The Wran ministry (1986) or Eighth Wran ministry was the 78th ministry of the New South Wales Government, and was led by the 35th Premier of New South Wales, Neville Wran, representing the Labor Party. It was the eighth of eight consecutive and final occasions when Wran was Premier.

Background
Wran had been elected to the Legislative Council of New South Wales by a joint sitting of the New South Wales Parliament on 12 March 1970. He was Leader of the Opposition in the Legislative Council from 22 February 1972. He resigned from the council on 19 October 1973 to switch to the Legislative Assembly, successfully contesting the election for Bass Hill, which he would hold until his retirement in 1986. Wran successfully challenged Pat Hills to become Leader of Labor Party and Leader of the Opposition from 3 December 1973 and became Premier following a narrow one seat victory at the 1976 election.

**SUPPLIED MATERIAL:**
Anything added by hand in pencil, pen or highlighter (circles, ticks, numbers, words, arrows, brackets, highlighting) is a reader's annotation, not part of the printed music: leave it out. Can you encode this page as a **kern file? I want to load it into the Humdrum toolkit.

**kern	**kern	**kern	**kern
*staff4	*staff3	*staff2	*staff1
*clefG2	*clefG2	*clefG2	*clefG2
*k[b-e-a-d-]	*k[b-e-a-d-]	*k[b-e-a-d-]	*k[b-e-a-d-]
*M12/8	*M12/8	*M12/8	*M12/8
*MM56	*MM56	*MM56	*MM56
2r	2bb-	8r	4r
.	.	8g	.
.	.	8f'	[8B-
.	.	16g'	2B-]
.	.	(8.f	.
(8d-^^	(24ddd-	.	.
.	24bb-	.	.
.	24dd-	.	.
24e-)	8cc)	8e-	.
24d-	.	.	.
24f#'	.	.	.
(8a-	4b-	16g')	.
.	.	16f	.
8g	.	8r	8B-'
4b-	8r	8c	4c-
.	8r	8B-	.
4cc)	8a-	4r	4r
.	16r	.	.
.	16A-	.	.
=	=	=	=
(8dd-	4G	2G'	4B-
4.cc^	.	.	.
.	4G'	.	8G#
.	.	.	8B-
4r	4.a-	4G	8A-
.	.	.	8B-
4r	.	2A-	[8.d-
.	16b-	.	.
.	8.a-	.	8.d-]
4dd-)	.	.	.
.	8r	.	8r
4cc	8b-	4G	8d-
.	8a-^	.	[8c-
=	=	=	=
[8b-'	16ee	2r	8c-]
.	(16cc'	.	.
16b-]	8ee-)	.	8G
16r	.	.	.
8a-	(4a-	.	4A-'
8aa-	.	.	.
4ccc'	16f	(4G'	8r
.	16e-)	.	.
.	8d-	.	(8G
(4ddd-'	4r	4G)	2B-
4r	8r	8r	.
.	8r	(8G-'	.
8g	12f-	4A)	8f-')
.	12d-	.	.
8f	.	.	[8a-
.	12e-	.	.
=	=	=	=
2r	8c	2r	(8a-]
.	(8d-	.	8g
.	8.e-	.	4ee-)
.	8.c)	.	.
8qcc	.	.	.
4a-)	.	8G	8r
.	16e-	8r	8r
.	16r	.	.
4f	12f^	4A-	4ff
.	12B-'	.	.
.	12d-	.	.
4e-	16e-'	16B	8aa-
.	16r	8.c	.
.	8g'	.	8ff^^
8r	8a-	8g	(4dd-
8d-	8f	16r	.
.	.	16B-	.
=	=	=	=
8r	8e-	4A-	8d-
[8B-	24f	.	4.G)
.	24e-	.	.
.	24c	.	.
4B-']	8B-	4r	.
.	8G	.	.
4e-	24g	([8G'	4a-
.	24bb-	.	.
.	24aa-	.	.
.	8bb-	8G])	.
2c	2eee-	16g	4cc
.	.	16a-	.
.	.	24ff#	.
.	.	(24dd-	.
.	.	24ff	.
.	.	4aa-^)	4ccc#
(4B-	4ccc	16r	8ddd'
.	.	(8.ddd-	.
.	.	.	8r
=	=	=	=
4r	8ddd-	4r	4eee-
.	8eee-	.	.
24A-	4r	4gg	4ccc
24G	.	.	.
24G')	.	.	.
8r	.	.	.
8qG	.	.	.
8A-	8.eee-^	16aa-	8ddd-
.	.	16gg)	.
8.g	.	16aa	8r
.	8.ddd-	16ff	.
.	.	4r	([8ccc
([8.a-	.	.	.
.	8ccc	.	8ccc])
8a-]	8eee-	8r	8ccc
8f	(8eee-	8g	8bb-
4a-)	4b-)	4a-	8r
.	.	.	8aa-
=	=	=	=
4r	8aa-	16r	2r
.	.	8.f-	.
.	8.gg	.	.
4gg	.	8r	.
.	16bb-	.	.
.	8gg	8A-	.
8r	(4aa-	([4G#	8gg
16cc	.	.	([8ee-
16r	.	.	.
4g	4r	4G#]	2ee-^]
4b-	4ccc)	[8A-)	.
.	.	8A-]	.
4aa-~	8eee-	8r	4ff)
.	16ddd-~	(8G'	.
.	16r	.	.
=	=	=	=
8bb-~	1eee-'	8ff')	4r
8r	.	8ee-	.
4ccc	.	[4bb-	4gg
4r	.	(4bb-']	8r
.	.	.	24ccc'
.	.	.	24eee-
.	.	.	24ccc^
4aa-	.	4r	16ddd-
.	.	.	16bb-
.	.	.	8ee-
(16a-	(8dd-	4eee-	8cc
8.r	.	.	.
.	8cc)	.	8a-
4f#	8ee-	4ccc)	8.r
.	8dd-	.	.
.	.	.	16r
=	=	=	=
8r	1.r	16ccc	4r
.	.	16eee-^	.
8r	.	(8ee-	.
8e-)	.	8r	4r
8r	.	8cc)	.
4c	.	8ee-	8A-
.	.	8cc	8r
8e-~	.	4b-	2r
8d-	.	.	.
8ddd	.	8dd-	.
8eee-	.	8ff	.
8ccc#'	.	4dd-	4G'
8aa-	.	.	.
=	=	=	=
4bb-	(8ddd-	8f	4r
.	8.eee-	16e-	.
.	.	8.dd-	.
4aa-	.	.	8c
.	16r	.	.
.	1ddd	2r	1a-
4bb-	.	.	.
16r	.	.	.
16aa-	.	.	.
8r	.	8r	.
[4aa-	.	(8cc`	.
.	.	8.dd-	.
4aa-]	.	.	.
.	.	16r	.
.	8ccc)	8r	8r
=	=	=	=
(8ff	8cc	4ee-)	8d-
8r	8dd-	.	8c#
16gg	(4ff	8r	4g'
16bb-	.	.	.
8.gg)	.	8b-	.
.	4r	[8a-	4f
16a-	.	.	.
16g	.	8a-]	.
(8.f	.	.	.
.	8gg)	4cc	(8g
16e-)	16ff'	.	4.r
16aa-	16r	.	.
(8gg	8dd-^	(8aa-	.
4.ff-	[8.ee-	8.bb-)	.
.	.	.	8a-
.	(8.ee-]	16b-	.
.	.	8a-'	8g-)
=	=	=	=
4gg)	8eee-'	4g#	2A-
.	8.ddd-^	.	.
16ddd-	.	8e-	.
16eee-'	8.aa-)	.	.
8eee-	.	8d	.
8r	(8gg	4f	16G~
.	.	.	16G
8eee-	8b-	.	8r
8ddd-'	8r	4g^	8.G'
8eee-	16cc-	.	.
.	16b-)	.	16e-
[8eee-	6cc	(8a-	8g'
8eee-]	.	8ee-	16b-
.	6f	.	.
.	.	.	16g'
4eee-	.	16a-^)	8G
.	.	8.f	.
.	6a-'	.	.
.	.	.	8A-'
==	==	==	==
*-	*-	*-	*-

**DESCRIPTION OF THE TASK:** Rewrite the Wran ministry passage from "The Wran ministry" up to and including "Wran was Premier.", changing "Labor Party" to "Australian Labor Party". The material has no connection to the Wran ministry passage.

**OUTPUT OF THE EXERCISE:**
The Wran ministry (1986) or Eighth Wran ministry was the 78th ministry of the New South Wales Government, and was led by the 35th Premier of New South Wales, Neville Wran, representing the Australian Labor Party. It was the eighth of eight consecutive and final occasions when Wran was Premier.